Aber warum verweile ich, diese Dinge zu erwähnen? Wenn der letzte Schliff am Stab vollendet war, geschah es, dass sich der Stab vor den Augen des staundenden Künstlers in einem Atemzug in die wunderschönste aller Schöpfungen Brahma’s ausdehnte. Er hatte durch die Vollendung seines Stabes einen neuen Kosmos geschaffen, eine Welt mit vollendeten Proportionen; wo die alten Städte und Dynastien ihren letzten Atemzug ausgehaucht hatten, nahmen schönere und glorreichere deren Platz ein. Und nun sah er, neben dem Haufen noch immer frischer Spähne zu seinen Füssen stehend, dass für ihn und seine Arbeit die frühere Vorstellung von Zeit eine Illusion gewesen war, und dass nicht mehr Zeit verstrichen war, als es für eine klitzekleines Körnchen aus dem Gedächtnis Brahmas benötigte, zu fallen und das Feuer im Gedächtnis eines Sterblichen zu entfachen. Die Materie war rein und seine Kunst war rein, was anderst als wundervoll könnte das Ergebnis wohl sein?
Auszug aus Henry David Thoureau’s WALDEN – Übersetzung aus dem Englischen von mir
ENGLISH VERSION
There is an artist in the city of Kouroo who was disposed to strive after perfection. One day it came into his mind to make a staff. Having considered that in an imperfect work time is an ingredient, but into a perfect work time does not enter, he said to himself, It shall be perfect in all respects, though I should do nothing else in my life. He proceeded instantly to the forest for wood, being resolved that it should not be made of unsuitable material; and as he searched for and rejected stick after stick, his friends gradually deserted him, for they grew old in their works and died, but he grew not older by a moment. His singleness of purpose and resolution, and his elevated piety, endowed him, without his knowledge, with perennial youth. As he made no compromise with Time, Time kept out of his way, and only sighed at a distance because he could not overcome him. Before he had found a stock in all respects suitable the city of Kouroo was a hoary ruin, and he sat on one of its mounds to peel the stick. Before he had given it the proper shape the dynasty of the Candahars was at an end, and with the point of the stick he wrote the name of the last of that race in the sand, and then resumed his work.

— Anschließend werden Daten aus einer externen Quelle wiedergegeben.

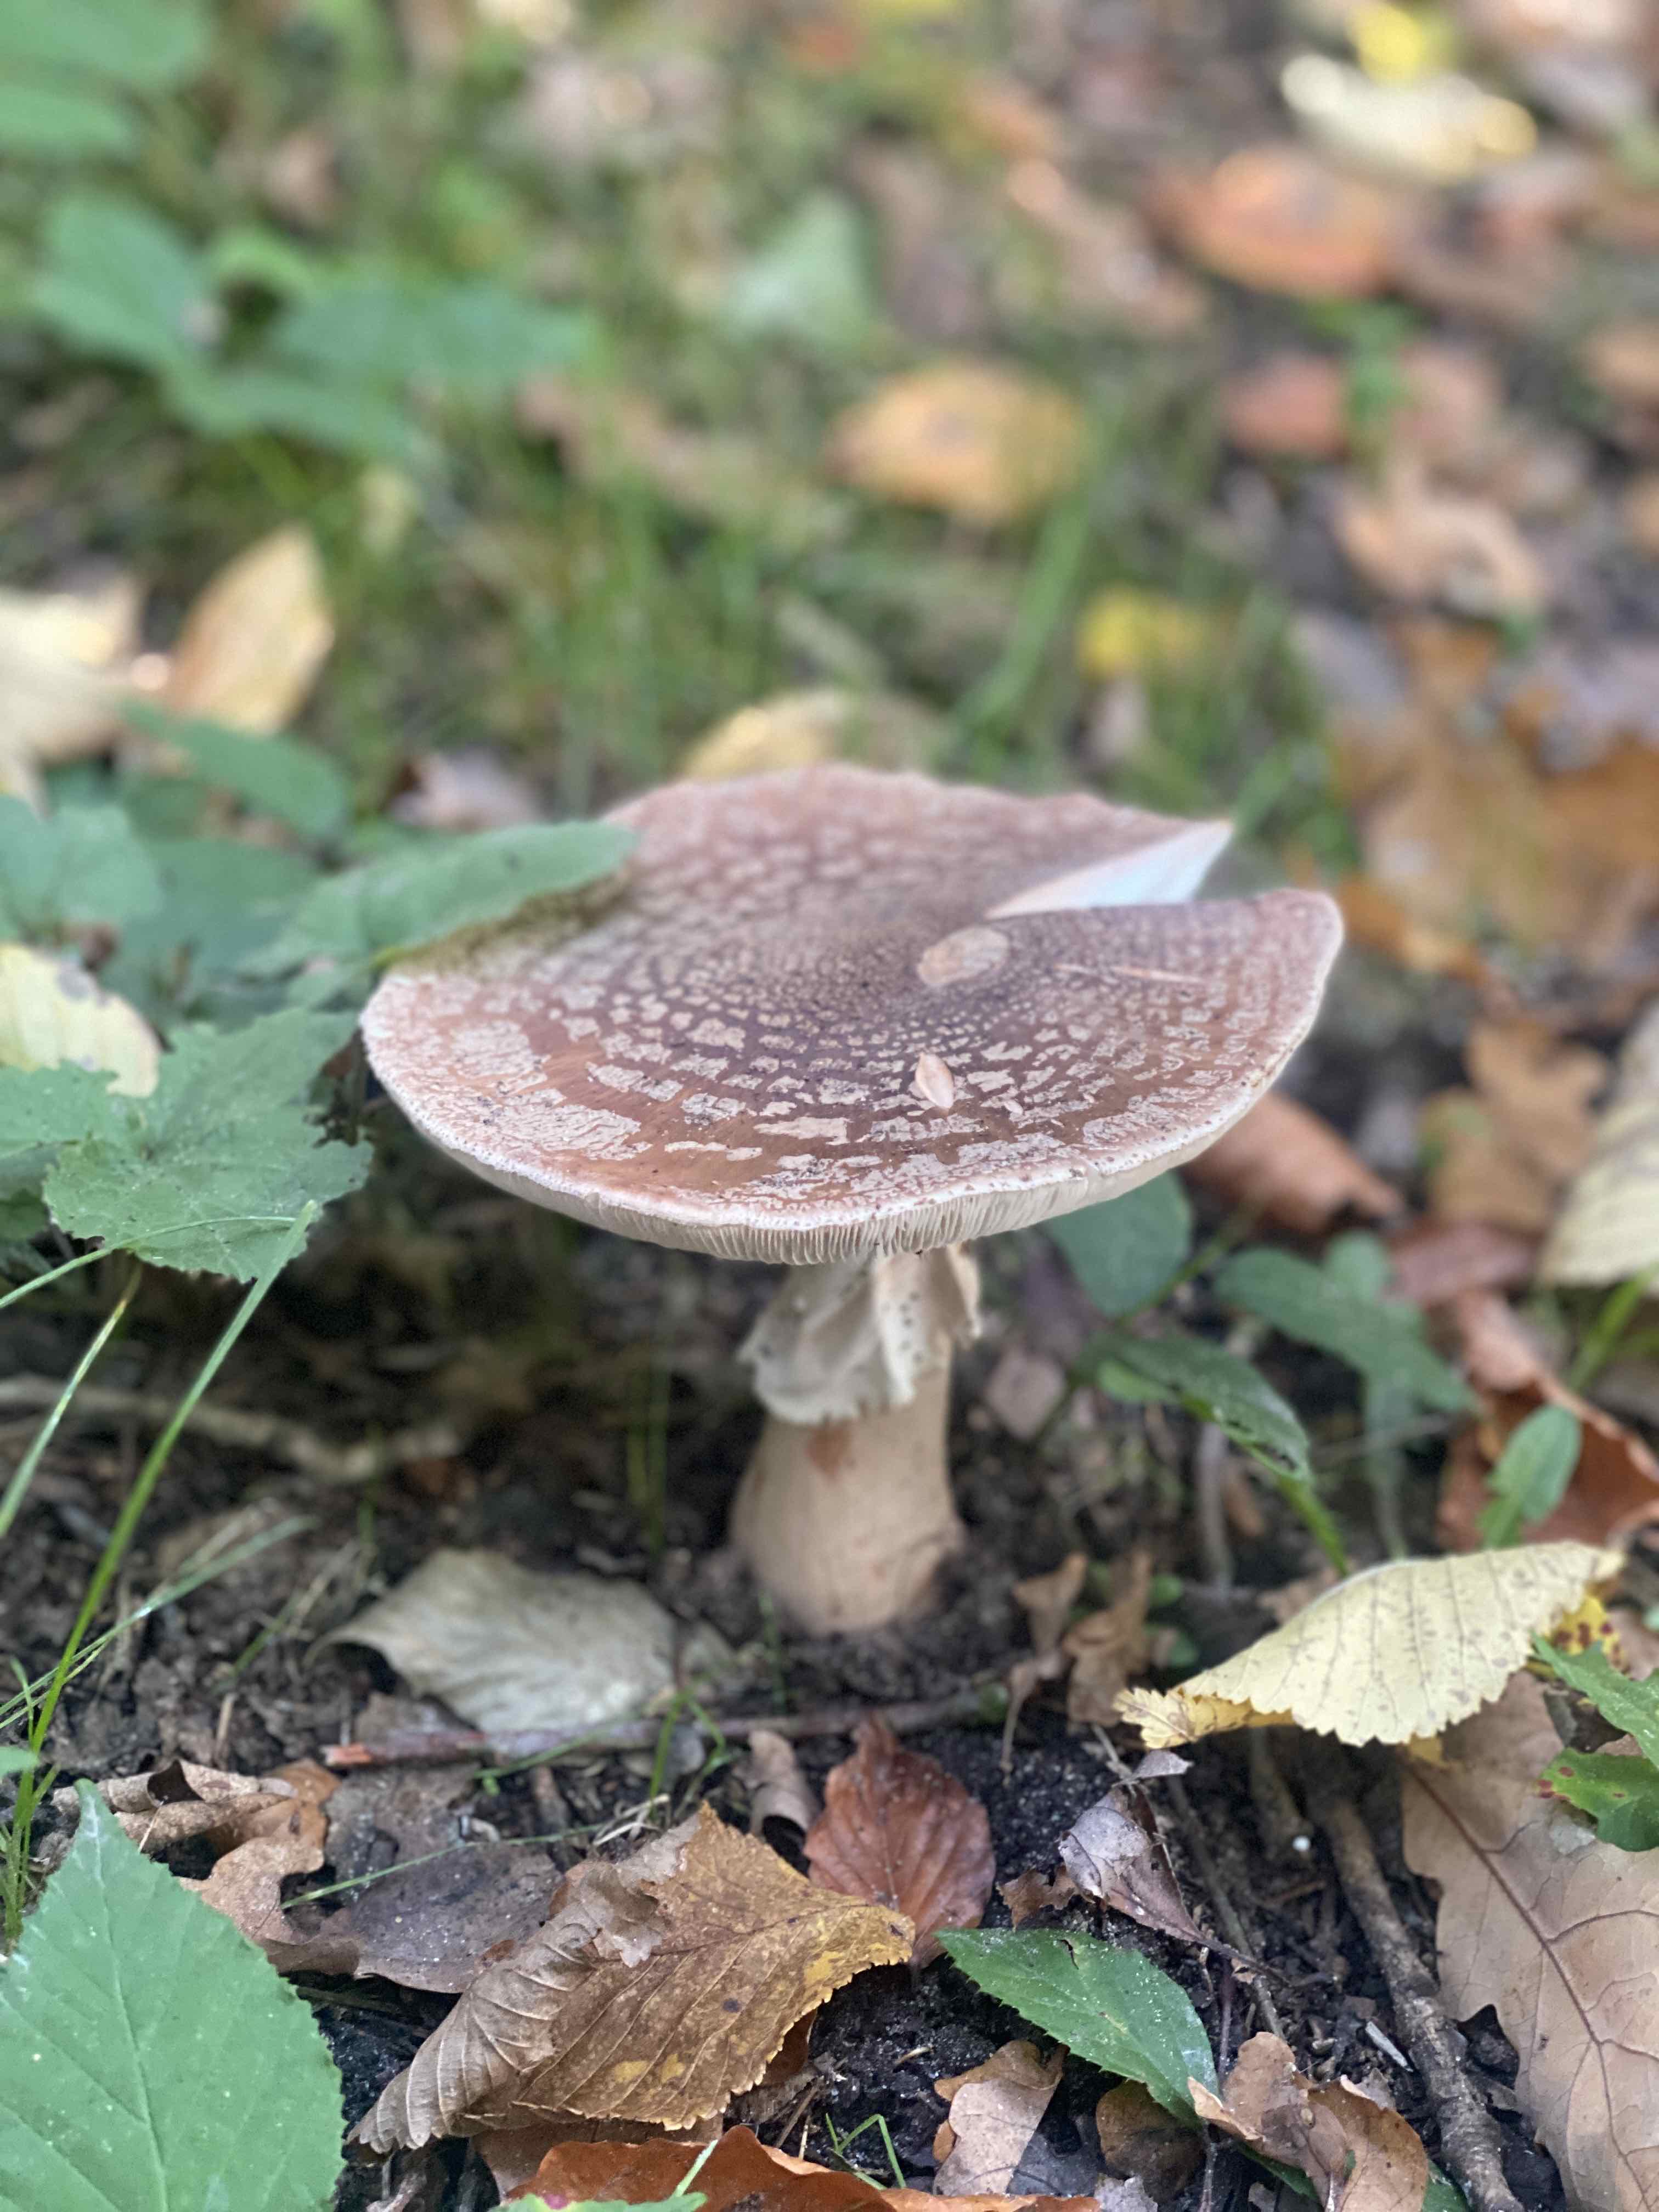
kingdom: Fungi
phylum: Basidiomycota
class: Agaricomycetes
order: Agaricales
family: Amanitaceae
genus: Amanita
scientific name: Amanita rubescens
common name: rødmende fluesvamp
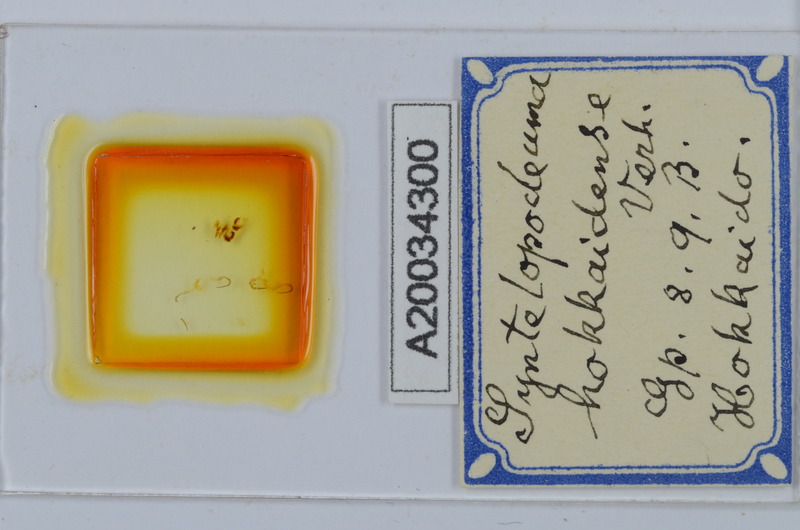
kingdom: Animalia
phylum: Arthropoda
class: Diplopoda
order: Chordeumatida
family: Diplomaragnidae
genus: Diplomaragna
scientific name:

By the time he had smoothed and polished the staff Kalpa was no longer the pole-star; and ere he had put on the ferule and the head adorned with precious stones, Brahma had awoke and slumbered many times. But why do I stay to mention these things? When the finishing stroke was put to his work, it suddenly expanded before the eyes of the astonished artist into the fairest of all the creations of Brahma. He had made a new system in makig a staff, a world with full and fair proportions; in which, though the old cities and dynasties had passed away, fairer and more glorious ones had taken their places. And now he saw by the heap of shavings still fresh at his feet, that, for him and his work, the former lapse of time had been an illusion, and that no more time had elapsed than is required for a single scintillation from the brain of Brahma to fall on and inflame the tinder of a mortal brain. The material was pure, and his art was pure; how could the result be other than wonderful?